Nach 24 Stunden befinden wir uns ca 20 sm westlich von Esbjerg, als unsere Batterien schwach werden. Wir haben dem Autopiloten zu lange das Steuern überlassen. Das rächt sich nun. Doch nun holt uns das Pech doch noch ein. Der Motor springt nicht an. – Der Motor, der im Winter zuvor noch generalüberholt wurde. Unser Skipper befürchtet das Schlimmste und behält Recht. Dieselalgen haben die Filter verstopft. Da wir zeitlich mittlerweile überfällig sind, erreicht uns ein Land-See-Gespräch aus der Summit Sailing Zentrale über Lungby Radio. Wir berichten – mittlerweile über unsere Notbatterie – von unserem Motorproblem und unserem Vorhaben, unter Segeln Esbjerg anzulaufen. Zum Glück organisieren die Kollegen von Summit-Sailing bereits die Reparatur. Nach einem beispiellosen Anleger unter Segeln im Industriehafen von Esbjerg verbringen wir einen Tag in der kleinen dänischen Hafenstadt, um zuzusehen, wie Tank und Kraftstoffleitungen aufwendig gereinigt werden. Am Donnerstag Morgen verlassen wir Esbjerg und nehmen direkten Kurs auf die Jade. Die 155 sm bis Hooksiel verbuche ich heute unter Kurzstrecke.

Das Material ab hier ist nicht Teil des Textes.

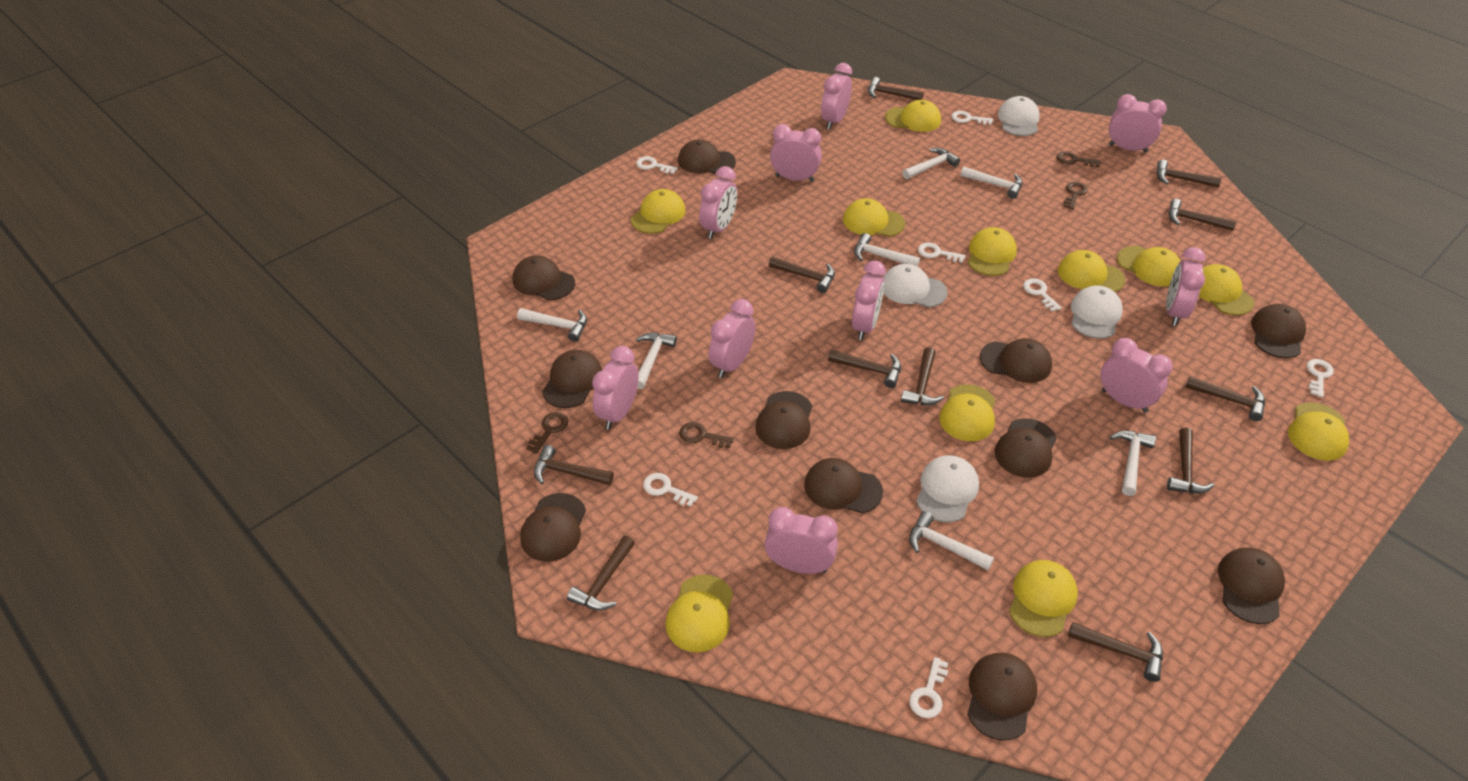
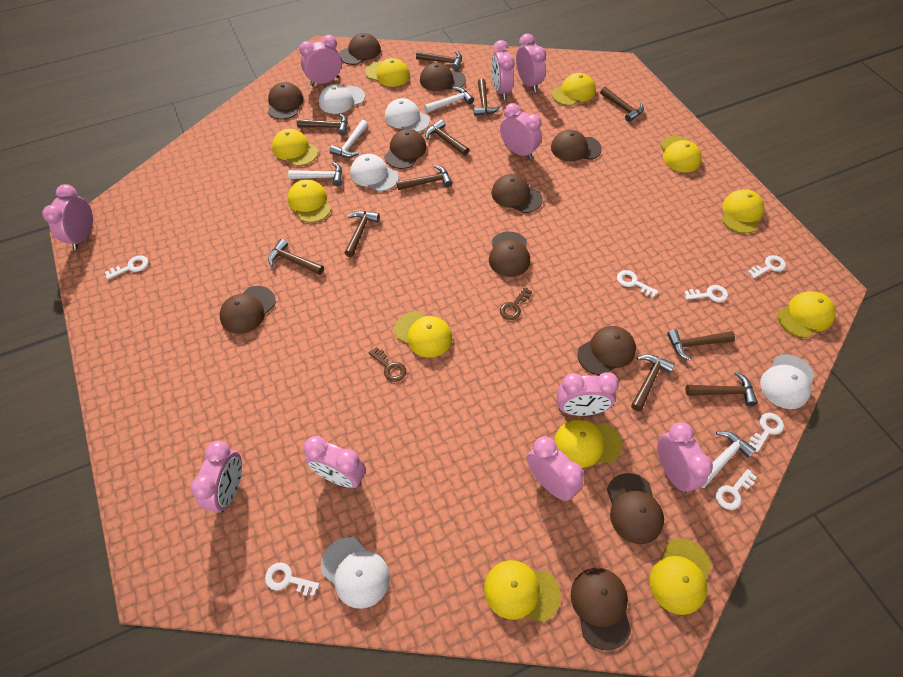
brown key: 4 -> 2
white cap: 4 -> 5
white hammer: 7 -> 4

Törnbericht - Nordsee und SonneIch gehe nochmal alle Namen durch, die mich auf dieser spannenden Reise begleitet haben. Da waren Architekten, Werbeleute, Handwerker, Computerspezialisten, Männer und Frauen, die sich vorher nicht kannten und fast immer gut vertragen haben. Leute, die sich aufeinander verlassen konnten, und von denen ich drei schon im nächsten Sommer wiedersehen werde. Auf der Nordsee.

4.000 sm liegen hinter mir, als ich nach genau 10 Wochen wieder im Hooksieler Außenhafen das Schleusentor zum Hooksmeer vor mir sehe.